Yes, today there is no holding back. “Then there are days—rare, but like today,
they do happen—when someone’s diarrhea of the mouth reeks of such idiosyncratic
ignorance and hypocrisy that I can just no longer hold my tongue.
“Everything
that man just said,” I point at the dying man as I speak to the room, “is such
crap that I don’t know how half of us haven’t run out to grab a drink to drown
the sorrow that he just put us in.

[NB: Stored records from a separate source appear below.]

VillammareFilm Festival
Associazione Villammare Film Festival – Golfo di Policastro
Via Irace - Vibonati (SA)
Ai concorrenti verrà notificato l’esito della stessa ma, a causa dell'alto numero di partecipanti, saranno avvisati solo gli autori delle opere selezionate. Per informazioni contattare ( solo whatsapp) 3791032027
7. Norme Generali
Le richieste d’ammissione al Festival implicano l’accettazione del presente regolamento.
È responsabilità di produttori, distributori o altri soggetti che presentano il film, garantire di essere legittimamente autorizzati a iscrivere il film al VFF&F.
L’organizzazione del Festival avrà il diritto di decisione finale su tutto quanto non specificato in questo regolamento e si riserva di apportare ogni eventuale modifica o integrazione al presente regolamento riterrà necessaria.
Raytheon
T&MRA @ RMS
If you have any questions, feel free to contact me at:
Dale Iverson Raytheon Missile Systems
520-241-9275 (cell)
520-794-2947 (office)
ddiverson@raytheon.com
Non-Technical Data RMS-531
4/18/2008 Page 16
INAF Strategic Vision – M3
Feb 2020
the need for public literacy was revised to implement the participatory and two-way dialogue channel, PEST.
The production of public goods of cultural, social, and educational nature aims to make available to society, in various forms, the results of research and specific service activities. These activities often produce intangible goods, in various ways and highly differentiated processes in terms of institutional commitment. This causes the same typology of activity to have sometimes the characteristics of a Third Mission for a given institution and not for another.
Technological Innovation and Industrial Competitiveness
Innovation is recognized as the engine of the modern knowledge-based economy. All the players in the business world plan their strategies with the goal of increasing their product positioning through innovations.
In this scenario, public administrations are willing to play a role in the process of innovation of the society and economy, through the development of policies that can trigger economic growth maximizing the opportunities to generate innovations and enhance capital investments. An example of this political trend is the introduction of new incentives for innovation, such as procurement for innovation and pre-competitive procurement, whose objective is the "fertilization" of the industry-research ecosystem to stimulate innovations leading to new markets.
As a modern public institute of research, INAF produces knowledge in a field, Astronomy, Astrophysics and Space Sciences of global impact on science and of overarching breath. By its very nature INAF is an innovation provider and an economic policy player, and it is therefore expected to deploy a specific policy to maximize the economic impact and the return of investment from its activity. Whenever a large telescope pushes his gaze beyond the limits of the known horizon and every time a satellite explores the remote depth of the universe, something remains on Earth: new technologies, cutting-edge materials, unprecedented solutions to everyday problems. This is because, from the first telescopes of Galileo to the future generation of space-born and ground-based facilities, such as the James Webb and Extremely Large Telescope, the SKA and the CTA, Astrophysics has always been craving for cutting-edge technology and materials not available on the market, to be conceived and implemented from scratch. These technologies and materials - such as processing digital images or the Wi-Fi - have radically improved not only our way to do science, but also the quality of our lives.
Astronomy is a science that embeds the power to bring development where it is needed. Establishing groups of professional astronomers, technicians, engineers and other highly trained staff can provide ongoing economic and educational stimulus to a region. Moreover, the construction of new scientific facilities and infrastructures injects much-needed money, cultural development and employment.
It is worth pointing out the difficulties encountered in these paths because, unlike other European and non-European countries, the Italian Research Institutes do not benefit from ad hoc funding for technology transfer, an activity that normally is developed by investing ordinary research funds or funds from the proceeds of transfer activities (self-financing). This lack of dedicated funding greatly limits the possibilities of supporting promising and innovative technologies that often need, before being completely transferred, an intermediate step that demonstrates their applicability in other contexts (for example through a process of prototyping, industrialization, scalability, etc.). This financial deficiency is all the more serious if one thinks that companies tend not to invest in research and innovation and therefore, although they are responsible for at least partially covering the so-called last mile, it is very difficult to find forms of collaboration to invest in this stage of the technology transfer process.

I mean, it’s fucking outrageous how he can
sit there and be so calm about dying and then try to tell us that things are
going to turn out okay! What’s the damn point of it all if we are just going to
end up like this guy and be miserable, despite it all?” I stop to try to
breathe.
“Casper,”
someone says behind me after a brief moment of silence.
“No,”
I say. “I am entitled to my opinion—” I turn to see who mouthed my name, “Gene.” I turn back to the dead man. “Seriously
man, you’re dead. What right do you
have to come in here and tell us how to do things? Isn’t it just supposed to be
‘what it was like, what happened, and what it’s like now’? How is your life now, umm—“
“Colton,”
says the stiff, while squinting at me with his stare of death.
“How
is it Colton? How’s life for you now?” I cross my arms and lean back in my
chair. I inhale deeply as I try to calm my thoughts and rage.
“I
was merely—“
“No,”
interrupts the secretary. “We will not turn this into a discussion. Casper, if
you’re uncomfortable with the speaker, then you’re welcome to—“
“Yeah,
I’m going,” I say. I push my chair back and ensure that it scrapes the ground
and is loud enough to cause a ruckus—for effect, of course—then leave. Outside,
the rain falls on my sweaty hair as I step out on to the curb. To my right
stands the bus stop, which leads home. To my left, the corner mart’s double
doors stare at me and mock me from afar.
I
fish in my right pocket with my hand and feel for the matted up bills within. I
count them—just enough. Perhaps I was too
harsh on the guy. I cough into my hand and take five steps toward the bus
stop. I should go back in and apologize.
I fish in my left pocket and grab the cigarette pack within. I light one up,
look to the ground, and turn toward the corner mart. There is no going back. I begin to walk to buy my beer.
We
go until we can’t; I always told myself that, and I believed it too, until the
doctor told me that I was going to die.